• **TO-DO ITEM**
Write out all of the records exactly once more and skip the images.

• **ENTRIES SHOWN**
|---|

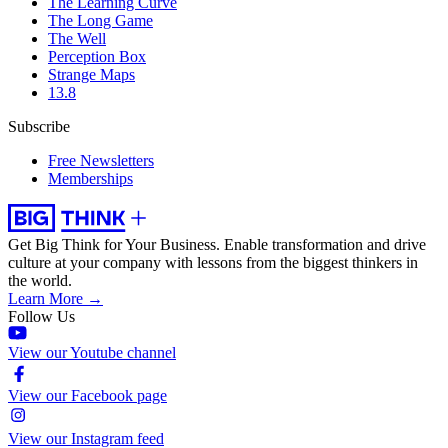
The Learning Curve
The Long Game
The Well
Perception Box
Strange Maps
13.8
Subscribe
Free Newsletters
Memberships
Get Big Think for Your Business.
Enable transformation and drive
culture at your company with lessons from the biggest thinkers in
the world.
Learn More →
Follow Us
View our Youtube channel
View our Facebook page
View our Instagram feed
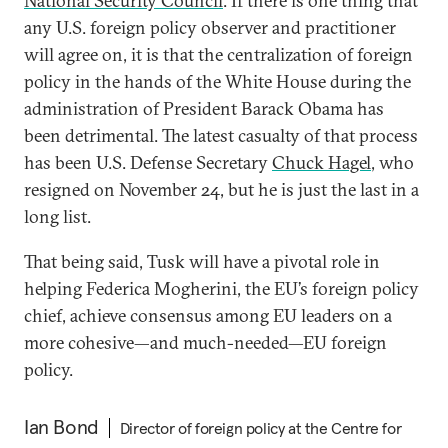
National Security Council
. If there is one thing that
any U.S. foreign policy observer and practitioner
will agree on, it is that the centralization of foreign
policy in the hands of the White House during the
administration of President Barack Obama has
been detrimental. The latest casualty of that process
has been U.S. Defense Secretary
Chuck Hagel
, who
resigned on November 24, but he is just the last in a
long list.
That being said, Tusk will have a pivotal role in
helping Federica Mogherini, the EU’s foreign policy
chief, achieve consensus among EU leaders on a
more cohesive—and much-needed—EU foreign
policy.
Ian Bond
Director of foreign policy at the Centre for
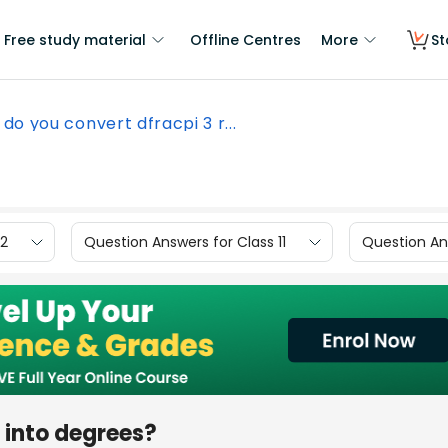
Free study material
Offline Centres
More
St
do you convert dfracpi 3 r...
12
Question Answers for Class 11
Question Ans
 into degrees?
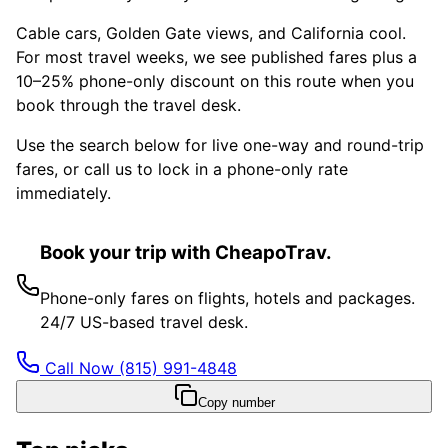
Cable cars, Golden Gate views, and California cool.
For most travel weeks, we see published fares plus a
10–25% phone-only discount on this route when you
book through the travel desk.
Use the search below for live one-way and round-trip
fares, or call us to lock in a phone-only rate
immediately.
Book your trip with CheapoTrav.
Phone-only fares on flights, hotels and packages.
24/7 US-based travel desk.
Call Now
(815) 991-4848
Copy number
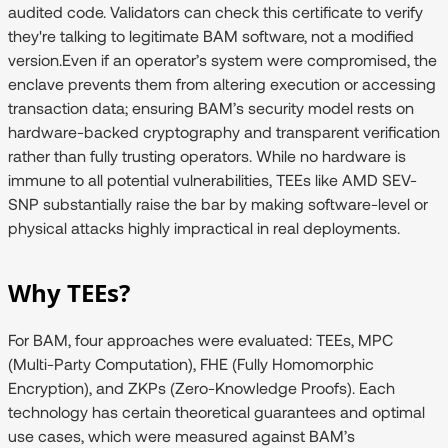
audited code. Validators can check this certificate to verify
they're talking to legitimate BAM software, not a modified
version.Even if an operator’s system were compromised, the
enclave prevents them from altering execution or accessing
transaction data; ensuring BAM’s security model rests on
hardware-backed cryptography and transparent verification
rather than fully trusting operators. While no hardware is
immune to all potential vulnerabilities, TEEs like AMD SEV-
SNP substantially raise the bar by making software-level or
physical attacks highly impractical in real deployments.
Why TEEs?
For BAM, four approaches were evaluated: TEEs, MPC
(Multi-Party Computation), FHE (Fully Homomorphic
Encryption), and ZKPs (Zero-Knowledge Proofs). Each
technology has certain theoretical guarantees and optimal
use cases, which were measured against BAM’s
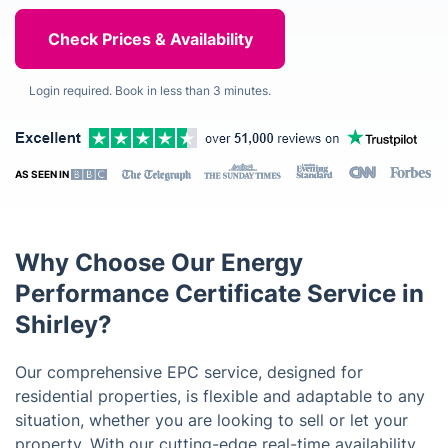
Login required. Book in less than 3 minutes.
AS SEEN IN
Why Choose Our Energy
Performance Certificate Service in
Shirley?
Our comprehensive EPC service, designed for
residential properties, is flexible and adaptable to any
situation, whether you are looking to sell or let your
property. With our cutting-edge real-time availability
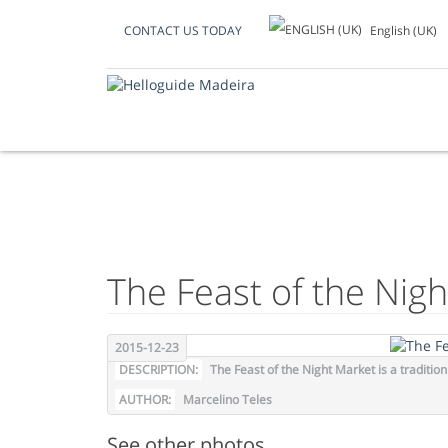
English (UK)
CONTACT US TODAY
PHOTO OF THE D
The Feast of the Nig
2015-12-23
DESCRIPTION:
The Feast of the Night Market is a traditi
AUTHOR:
Marcelino Teles
See other photos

|---|

• **REPLY TO THE TASK**
The Learning Curve
The Long Game
The Well
Perception Box
Strange Maps
13.8
Subscribe
Free Newsletters
Memberships
Get Big Think for Your Business.
Enable transformation and drive
culture at your company with lessons from the biggest thinkers in
the world.
Learn More →
Follow Us
View our Youtube channel
View our Facebook page
View our Instagram feed
National Security Council
. If there is one thing that
any U.S. foreign policy observer and practitioner
will agree on, it is that the centralization of foreign
policy in the hands of the White House during the
administration of President Barack Obama has
been detrimental. The latest casualty of that process
has been U.S. Defense Secretary
Chuck Hagel
, who
resigned on November 24, but he is just the last in a
long list.
That being said, Tusk will have a pivotal role in
helping Federica Mogherini, the EU’s foreign policy
chief, achieve consensus among EU leaders on a
more cohesive—and much-needed—EU foreign
policy.
Ian Bond
Director of foreign policy at the Centre for
Free study material
Offline Centres
More
St
do you convert dfracpi 3 r...
12
Question Answers for Class 11
Question Ans
 into degrees?
Cable cars, Golden Gate views, and California cool.
For most travel weeks, we see published fares plus a
10–25% phone-only discount on this route when you
book through the travel desk.
Use the search below for live one-way and round-trip
fares, or call us to lock in a phone-only rate
immediately.
Book your trip with CheapoTrav.
Phone-only fares on flights, hotels and packages.
24/7 US-based travel desk.
Call Now
(815) 991-4848
Copy number
audited code. Validators can check this certificate to verify
they're talking to legitimate BAM software, not a modified
version.Even if an operator’s system were compromised, the
enclave prevents them from altering execution or accessing
transaction data; ensuring BAM’s security model rests on
hardware-backed cryptography and transparent verification
rather than fully trusting operators. While no hardware is
immune to all potential vulnerabilities, TEEs like AMD SEV-
SNP substantially raise the bar by making software-level or
physical attacks highly impractical in real deployments.
Why TEEs?
For BAM, four approaches were evaluated: TEEs, MPC
(Multi-Party Computation), FHE (Fully Homomorphic
Encryption), and ZKPs (Zero-Knowledge Proofs). Each
technology has certain theoretical guarantees and optimal
use cases, which were measured against BAM’s
Login required. Book in less than 3 minutes.
AS SEEN IN
Why Choose Our Energy
Performance Certificate Service in
Shirley?
Our comprehensive EPC service, designed for
residential properties, is flexible and adaptable to any
situation, whether you are looking to sell or let your
property. With our cutting-edge real-time availability
English (UK)
CONTACT US TODAY
PHOTO OF THE D
The Feast of the Nig
2015-12-23
DESCRIPTION:
The Feast of the Night Market is a traditi
AUTHOR:
Marcelino Teles
See other photos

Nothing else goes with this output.